# [SELECTED PASSAGE]
Skip to content

Monitoring & Observability

Learn how to monitor agent performance, track metrics, debug issues, and gain visibility into agent behavior in production.

Overview

Effective monitoring enables you to:

  • Track performance - Measure latency, throughput, and success rates
  • Debug issues - Identify and diagnose problems quickly
  • Optimize costs - Monitor token usage and API costs
  • Ensure reliability - Detect and respond to failures
  • Improve quality - Analyze agent behavior and outputs

Core Metrics

1. Performance Metrics

Track execution time and throughput:

typescript
import { createReActAgent } from '@agentforge/patterns';

class MetricsCollector {
  private metrics: Map<string, number[]> = new Map();
  
  record(metric: string, value: number) {
    if (!this.metrics.has(metric)) {
      this.metrics.set(metric, []);
    }
    this.metrics.get(metric)!.push(value);
  }
  
  getStats(metric: string) {
    const values = this.metrics.get(metric) || [];
    if (values.length === 0) return null;
    
    const sorted = [...values].sort((a, b) => a - b);
    return {
      count: values.length,
      min: sorted[0],
      max: sorted[sorted.length - 1],
      avg: values.reduce((a, b) => a + b, 0) / values.length,
      p50: sorted[Math.floor(sorted.length * 0.5)],
      p95: sorted[Math.floor(sorted.length * 0.95)],
      p99: sorted[Math.floor(sorted.length * 0.99)]
    };
  }
}

const metrics = new MetricsCollector();

// Measure agent execution time
const startTime = Date.now();
const result = await agent.invoke(input);
const duration = Date.now() - startTime;

metrics.record('agent.duration', duration);
metrics.record('agent.success', 1);

console.log('Performance stats:', metrics.getStats('agent.duration'));

2. Token Usage Metrics

Track token consumption and costs:

typescript
class TokenMetrics {
  private totalTokens = 0;
  private totalCost = 0;
  private requestCount = 0;
  
  record(usage: { promptTokens: number; completionTokens: number }, model: string) {
    const total = usage.promptTokens + usage.completionTokens;
    this.totalTokens += total;
    this.requestCount++;
    
    // Calculate cost
    const pricing = {
      'gpt-4': { input: 0.03, output: 0.06 },
      'gpt-3.5-turbo': { input: 0.0015, output: 0.002 }
    };
    
    const cost = 
      (usage.promptTokens / 1000) * pricing[model].input +
      (usage.completionTokens / 1000) * pricing[model].output;
    
    this.totalCost += cost;
  }
  
  getStats() {
    return {
      totalTokens: this.totalTokens,
      totalCost: this.totalCost.toFixed(4),
      requestCount: this.requestCount,
      avgTokensPerRequest: Math.round(this.totalTokens / this.requestCount),
      avgCostPerRequest: (this.totalCost / this.requestCount).toFixed(4)

# [DATASET CONTENT]
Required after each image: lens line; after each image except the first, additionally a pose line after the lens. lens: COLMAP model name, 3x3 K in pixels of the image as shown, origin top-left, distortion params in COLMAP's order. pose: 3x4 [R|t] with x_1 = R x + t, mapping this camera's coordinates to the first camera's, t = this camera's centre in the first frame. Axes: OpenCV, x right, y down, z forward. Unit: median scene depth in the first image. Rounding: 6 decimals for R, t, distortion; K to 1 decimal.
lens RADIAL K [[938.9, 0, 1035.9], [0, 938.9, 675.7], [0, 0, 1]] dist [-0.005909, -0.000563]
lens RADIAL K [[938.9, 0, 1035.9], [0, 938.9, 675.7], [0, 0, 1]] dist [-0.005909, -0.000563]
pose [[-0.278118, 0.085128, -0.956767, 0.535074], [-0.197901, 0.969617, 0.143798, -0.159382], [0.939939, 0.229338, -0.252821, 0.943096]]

# [WHAT TO PRODUCE]
From the monitoring and observability page above, set down everything from "this.totalCost += cost;" down to "(this.totalCost / this.requestCount).toFixed(4)", word for word.

# [ANSWER BELOW]
this.totalCost += cost;
  }
  
  getStats() {
    return {
      totalTokens: this.totalTokens,
      totalCost: this.totalCost.toFixed(4),
      requestCount: this.requestCount,
      avgTokensPerRequest: Math.round(this.totalTokens / this.requestCount),
      avgCostPerRequest: (this.totalCost / this.requestCount).toFixed(4)